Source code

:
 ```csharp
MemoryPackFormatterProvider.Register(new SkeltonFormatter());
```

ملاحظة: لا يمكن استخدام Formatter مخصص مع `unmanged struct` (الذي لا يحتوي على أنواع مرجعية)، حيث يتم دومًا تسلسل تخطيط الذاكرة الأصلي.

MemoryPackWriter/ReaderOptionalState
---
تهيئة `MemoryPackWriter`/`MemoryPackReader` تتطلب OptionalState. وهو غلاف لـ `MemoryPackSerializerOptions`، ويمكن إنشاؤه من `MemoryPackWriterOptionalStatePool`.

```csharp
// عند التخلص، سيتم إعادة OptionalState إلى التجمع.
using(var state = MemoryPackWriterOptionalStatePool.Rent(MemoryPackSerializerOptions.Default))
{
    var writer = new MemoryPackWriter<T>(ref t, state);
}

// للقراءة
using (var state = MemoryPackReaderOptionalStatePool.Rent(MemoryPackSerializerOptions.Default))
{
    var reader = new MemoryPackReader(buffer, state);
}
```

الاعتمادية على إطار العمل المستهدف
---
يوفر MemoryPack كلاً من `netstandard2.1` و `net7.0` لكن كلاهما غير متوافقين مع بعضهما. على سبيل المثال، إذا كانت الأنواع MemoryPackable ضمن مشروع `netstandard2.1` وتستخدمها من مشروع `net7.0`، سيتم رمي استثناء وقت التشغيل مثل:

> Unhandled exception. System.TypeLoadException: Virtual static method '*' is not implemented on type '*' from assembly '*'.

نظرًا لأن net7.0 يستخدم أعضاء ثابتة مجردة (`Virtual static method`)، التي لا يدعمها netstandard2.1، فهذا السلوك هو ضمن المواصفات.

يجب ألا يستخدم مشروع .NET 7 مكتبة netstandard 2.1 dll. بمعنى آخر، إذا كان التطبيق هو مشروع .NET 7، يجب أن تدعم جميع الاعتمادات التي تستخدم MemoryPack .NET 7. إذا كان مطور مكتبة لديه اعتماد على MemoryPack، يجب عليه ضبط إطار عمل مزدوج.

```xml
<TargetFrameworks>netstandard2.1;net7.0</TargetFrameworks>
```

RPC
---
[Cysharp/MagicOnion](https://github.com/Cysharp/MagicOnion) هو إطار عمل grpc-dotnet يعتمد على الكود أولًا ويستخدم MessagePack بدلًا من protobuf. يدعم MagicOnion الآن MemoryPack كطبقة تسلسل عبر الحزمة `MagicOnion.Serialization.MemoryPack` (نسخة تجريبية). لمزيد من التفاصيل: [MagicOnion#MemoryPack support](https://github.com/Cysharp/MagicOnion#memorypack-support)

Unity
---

> [To do]
Copy each line of the entries in which the string "مشروع" is found.

> [Result of this exercise]
يوفر MemoryPack كلاً من `netstandard2.1` و `net7.0` لكن كلاهما غير متوافقين مع بعضهما. على سبيل المثال، إذا كانت الأنواع MemoryPackable ضمن مشروع `netstandard2.1` وتستخدمها من مشروع `net7.0`، سيتم رمي استثناء وقت التشغيل مثل:
يجب ألا يستخدم مشروع .NET 7 مكتبة netstandard 2.1 dll. بمعنى آخر، إذا كان التطبيق هو مشروع .NET 7، يجب أن تدعم جميع الاعتمادات التي تستخدم MemoryPack .NET 7. إذا كان مطور مكتبة لديه اعتماد على MemoryPack، يجب عليه ضبط إطار عمل مزدوج.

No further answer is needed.